=== DIRECTIONS FOR THIS TASK ===
Return each line in the records below that includes "second".

=== DATA PROVIDED ===
☆ ☆ ☆ ☆ ☆

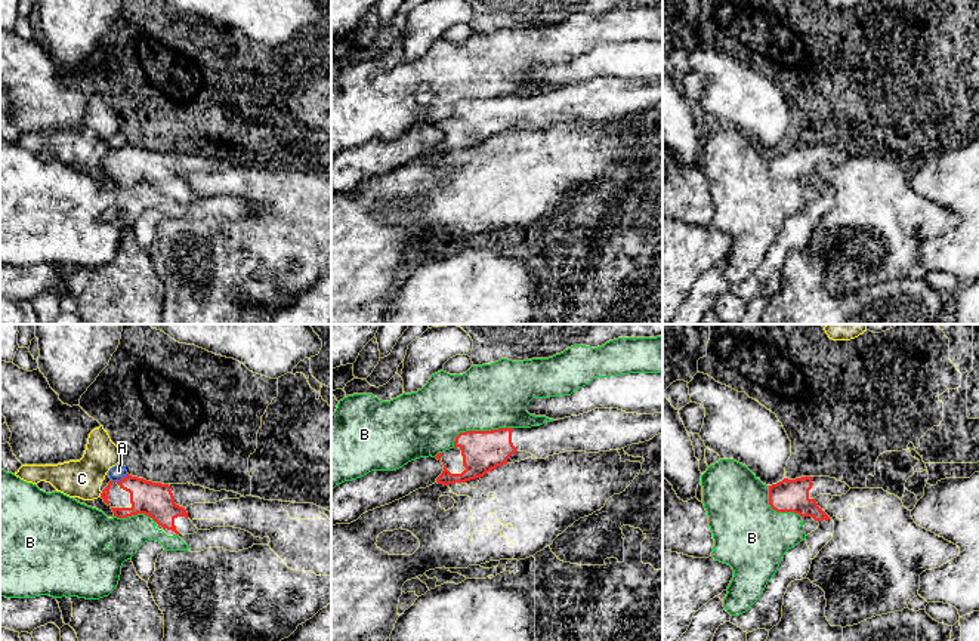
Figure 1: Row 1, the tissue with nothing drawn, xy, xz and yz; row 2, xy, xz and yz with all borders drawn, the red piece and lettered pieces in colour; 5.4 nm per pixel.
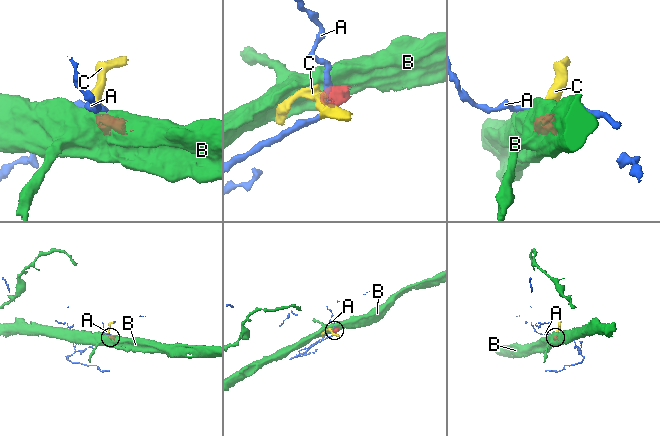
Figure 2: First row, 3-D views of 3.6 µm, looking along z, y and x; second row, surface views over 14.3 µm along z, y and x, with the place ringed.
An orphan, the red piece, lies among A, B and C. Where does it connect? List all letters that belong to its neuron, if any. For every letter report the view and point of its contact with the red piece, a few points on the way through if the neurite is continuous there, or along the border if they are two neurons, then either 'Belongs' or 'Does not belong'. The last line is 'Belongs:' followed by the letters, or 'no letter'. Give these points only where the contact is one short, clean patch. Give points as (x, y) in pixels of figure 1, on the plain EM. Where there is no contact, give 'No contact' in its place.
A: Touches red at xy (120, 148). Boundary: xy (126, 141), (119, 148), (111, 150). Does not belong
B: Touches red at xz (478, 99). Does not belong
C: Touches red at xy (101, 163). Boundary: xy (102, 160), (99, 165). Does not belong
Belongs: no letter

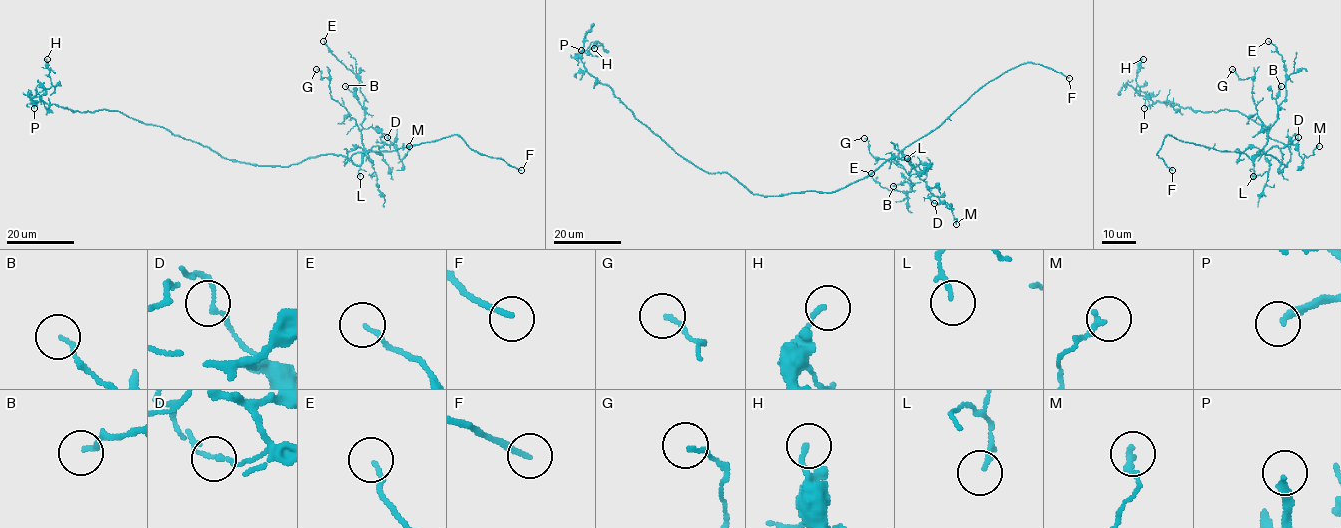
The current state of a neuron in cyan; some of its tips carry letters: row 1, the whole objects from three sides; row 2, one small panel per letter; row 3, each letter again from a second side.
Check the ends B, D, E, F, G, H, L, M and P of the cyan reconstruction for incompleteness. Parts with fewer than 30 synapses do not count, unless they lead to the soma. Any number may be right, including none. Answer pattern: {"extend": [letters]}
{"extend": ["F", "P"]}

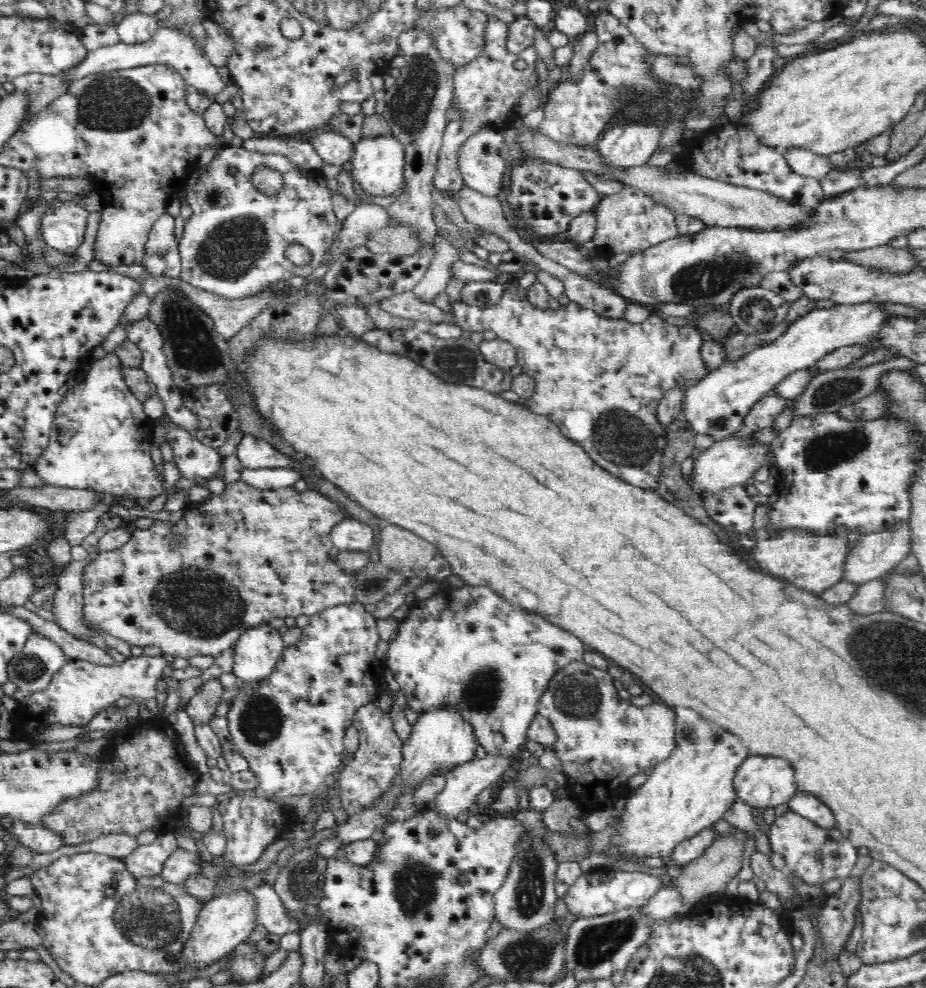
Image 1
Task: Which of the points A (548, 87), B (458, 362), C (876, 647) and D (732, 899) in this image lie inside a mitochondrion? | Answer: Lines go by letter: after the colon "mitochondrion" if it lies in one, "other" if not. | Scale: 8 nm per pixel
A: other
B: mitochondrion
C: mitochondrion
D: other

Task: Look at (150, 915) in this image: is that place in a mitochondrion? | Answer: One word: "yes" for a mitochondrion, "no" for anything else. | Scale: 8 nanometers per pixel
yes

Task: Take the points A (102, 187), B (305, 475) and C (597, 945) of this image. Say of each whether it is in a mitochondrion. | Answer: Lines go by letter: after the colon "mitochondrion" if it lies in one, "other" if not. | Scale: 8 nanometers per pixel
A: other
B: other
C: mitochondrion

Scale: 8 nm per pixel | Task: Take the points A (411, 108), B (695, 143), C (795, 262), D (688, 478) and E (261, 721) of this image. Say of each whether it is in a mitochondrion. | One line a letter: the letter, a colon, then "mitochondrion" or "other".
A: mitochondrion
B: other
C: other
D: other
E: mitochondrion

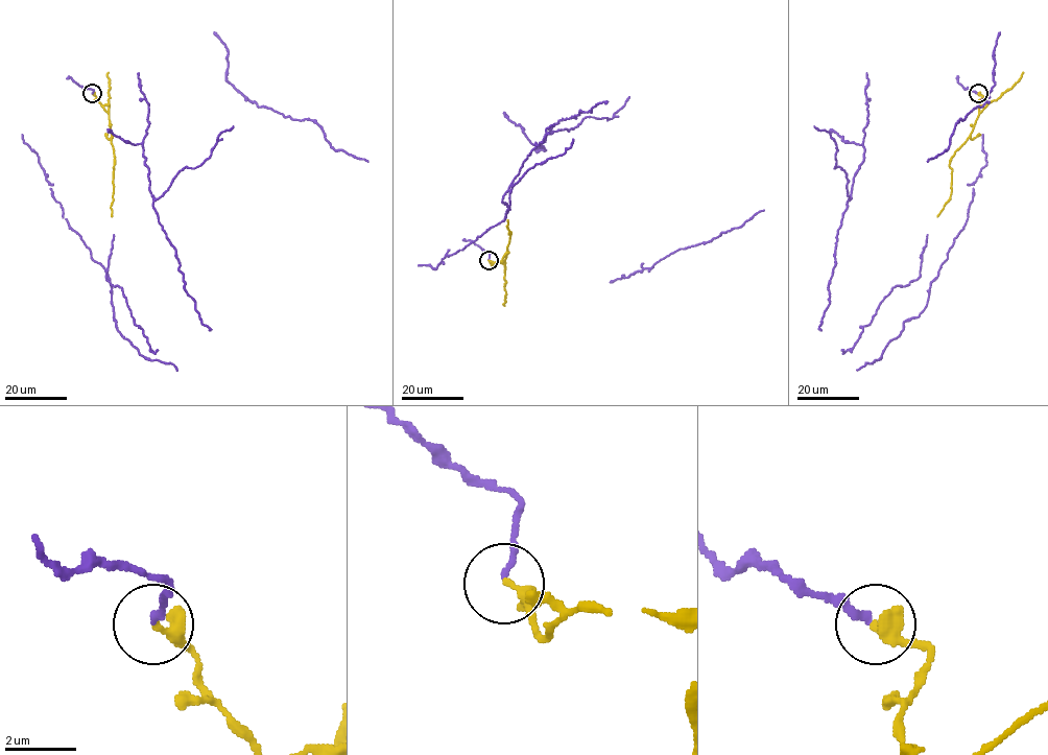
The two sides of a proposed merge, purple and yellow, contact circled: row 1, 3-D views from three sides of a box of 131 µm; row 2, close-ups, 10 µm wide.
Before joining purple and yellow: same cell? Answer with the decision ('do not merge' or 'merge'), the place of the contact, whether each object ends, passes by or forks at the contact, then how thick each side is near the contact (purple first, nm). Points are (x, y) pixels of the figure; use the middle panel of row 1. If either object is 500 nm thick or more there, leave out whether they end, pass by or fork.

☆ ☆ ☆ ☆ ☆

=== OUTPUT FOR THIS EXERCISE ===
Figure 2: First row, 3-D views of 3.6 µm, looking along z, y and x; second row, surface views over 14.3 µm along z, y and x, with the place ringed.
The current state of a neuron in cyan; some of its tips carry letters: row 1, the whole objects from three sides; row 2, one small panel per letter; row 3, each letter again from a second side.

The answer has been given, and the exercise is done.